■ **Passage provided**:
........

89 dB, takes 85 watts in a 0.78 ft³ enclosure to hit the 8.7 mm 70% BL xmax at 20 Hz. Real power varies with frequency and impedance.
89 dB, takes 90 watts in 0.75 ft³ enclosure to hit the 8.7 mm 70% BL xmax at 20 Hz. Real power varies with frequency and impedance.
Distortion & frequency response - TRF measurements
Method recap: Klippel TRF was used for response and harmonics, with the nearfield mic positioned at 1/10th the cone diameter plus 2 inches, on axis. Response was measured to 1 kHz, THD was measured to 500 Hz, and 1/6 octave smoothing was used. Two drive levels were used: 1 volt baseline and 8.5 volts high level, with the high level sweep set under the BL 70 percent rule from LSI for this sample. This sample reached 6.8 mm one way excursion at 20 Hz in free air during the high level sweep.
At 1 volt - baseline
The 1 volt distortion curve is jagged, especially from 20 to roughly 70 Hz. THD is about 4 percent at 20 Hz, with multiple peaks in the 25 to 40 Hz region and another smaller narrow peak around 100 to 110 Hz. Below ≈25 Hz, the higher-order harmonics are more prominent, with H4 and H5 standing out more clearly than the H2/H3 relationship alone would suggest. From ≈30 to 120 Hz, no single harmonic consistently dominates. H2, H3, H4, and H5 all track relatively close to one another, with various narrow peaks appearing in different harmonics across the band. The overall harmonic balance is irregular and changes frequently with frequency rather than being driven primarily by one distortion order. There is also an unusual amount of H4 and H5 harmonic content present compared with many conventional subwoofer designs. While these measurements alone cannot determine the exact cause, my hypothesis is that the front-mounted motor structure may make motor-related operational noise and higher-order distortion products more acoustically apparent because the motor is not positioned behind the cone in the same way as a traditional rear-motor design.
At high level voltage (8.5 volts volts)
At 8.5 volts, the relative distortion plot changes shape instead of simply scaling upward from the 1 volt curve. THD is still elevated near 20 Hz, at about 4.5 percent, but much of the 30 to 90 Hz range sits lower than the 1 volt percentage plot. The most obvious higher-frequency feature inside the desired subwoofer passband is the narrow rise around 100 to 110 Hz, where THD again reaches roughly 4.5 percent. Below ≈40 Hz, H3 distortion is the dominant H2/H3 contributor. From ≈40 to 120 Hz, H2 and H3 distortion are generally the same, but an H3 distortion peak pops up around the 100 Hz mark.

........

Lines in a dataset:
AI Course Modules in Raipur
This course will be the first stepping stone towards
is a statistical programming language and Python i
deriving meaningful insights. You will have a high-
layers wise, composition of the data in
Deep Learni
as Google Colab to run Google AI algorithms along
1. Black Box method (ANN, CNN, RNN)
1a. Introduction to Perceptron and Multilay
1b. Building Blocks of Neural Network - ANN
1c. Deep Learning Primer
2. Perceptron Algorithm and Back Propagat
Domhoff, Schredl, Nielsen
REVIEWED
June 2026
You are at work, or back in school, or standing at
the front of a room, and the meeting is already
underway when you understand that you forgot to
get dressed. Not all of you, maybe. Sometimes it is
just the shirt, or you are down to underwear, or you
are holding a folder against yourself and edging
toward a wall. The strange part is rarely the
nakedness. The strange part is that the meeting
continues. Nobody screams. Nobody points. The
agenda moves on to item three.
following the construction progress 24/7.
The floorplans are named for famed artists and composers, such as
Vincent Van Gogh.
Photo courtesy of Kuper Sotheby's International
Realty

........

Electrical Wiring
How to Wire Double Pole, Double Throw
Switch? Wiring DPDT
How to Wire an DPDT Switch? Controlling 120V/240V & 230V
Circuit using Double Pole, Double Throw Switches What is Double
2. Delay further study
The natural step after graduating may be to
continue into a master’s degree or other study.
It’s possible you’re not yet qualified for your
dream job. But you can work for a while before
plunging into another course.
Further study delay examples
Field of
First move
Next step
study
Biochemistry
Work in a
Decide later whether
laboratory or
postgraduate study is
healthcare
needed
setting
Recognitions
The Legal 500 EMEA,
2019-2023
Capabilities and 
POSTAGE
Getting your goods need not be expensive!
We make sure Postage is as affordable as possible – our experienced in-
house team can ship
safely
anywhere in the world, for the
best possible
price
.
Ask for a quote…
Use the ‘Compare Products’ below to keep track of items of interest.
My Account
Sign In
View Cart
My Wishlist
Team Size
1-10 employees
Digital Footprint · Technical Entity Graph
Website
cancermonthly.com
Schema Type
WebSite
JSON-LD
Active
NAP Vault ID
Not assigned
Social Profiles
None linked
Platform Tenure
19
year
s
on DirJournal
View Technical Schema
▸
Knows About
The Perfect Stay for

........

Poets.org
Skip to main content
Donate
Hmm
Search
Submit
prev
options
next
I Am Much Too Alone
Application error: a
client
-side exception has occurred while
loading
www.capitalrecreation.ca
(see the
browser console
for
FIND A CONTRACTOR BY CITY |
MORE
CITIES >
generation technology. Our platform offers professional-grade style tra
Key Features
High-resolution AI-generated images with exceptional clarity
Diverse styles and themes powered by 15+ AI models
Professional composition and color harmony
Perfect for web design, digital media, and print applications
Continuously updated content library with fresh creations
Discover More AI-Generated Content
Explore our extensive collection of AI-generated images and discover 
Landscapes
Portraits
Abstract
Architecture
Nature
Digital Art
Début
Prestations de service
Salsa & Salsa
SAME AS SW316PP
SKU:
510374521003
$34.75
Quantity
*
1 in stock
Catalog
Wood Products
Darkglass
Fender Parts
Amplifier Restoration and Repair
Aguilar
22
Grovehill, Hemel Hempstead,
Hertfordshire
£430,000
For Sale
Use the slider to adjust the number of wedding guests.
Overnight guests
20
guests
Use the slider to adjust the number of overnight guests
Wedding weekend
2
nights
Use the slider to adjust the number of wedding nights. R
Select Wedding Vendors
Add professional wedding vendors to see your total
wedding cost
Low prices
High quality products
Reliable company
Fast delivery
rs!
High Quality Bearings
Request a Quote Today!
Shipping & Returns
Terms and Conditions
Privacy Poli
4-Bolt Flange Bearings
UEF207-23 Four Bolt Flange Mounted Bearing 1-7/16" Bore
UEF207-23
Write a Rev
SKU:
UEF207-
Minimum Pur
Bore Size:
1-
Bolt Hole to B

........

■ **Written task A**: List every harmonic order that the subwoofer measurement passage names.
■ **Written task B**: For each statement, say whether it agrees with the subwoofer measurement passage, and quote the words that settle it: (i) Frequency response was measured up to 500 Hz. (ii) At the 8.5 volt level, THD near 20 Hz is about 4.5 percent. (iii) During the high level sweep, the sample reached 6.8 mm of one way excursion at 20 Hz in free air.
You will not need the lines to complete the work.

■ **Task response A**: H2, H3, H4, H5

■ **Task response B**:
(i) No: "Response was measured to 1 kHz, THD was measured to 500 Hz"
(ii) Yes: "THD is still elevated near 20 Hz, at about 4.5 percent"
(iii) Yes: "This sample reached 6.8 mm one way excursion at 20 Hz in free air during the high level sweep."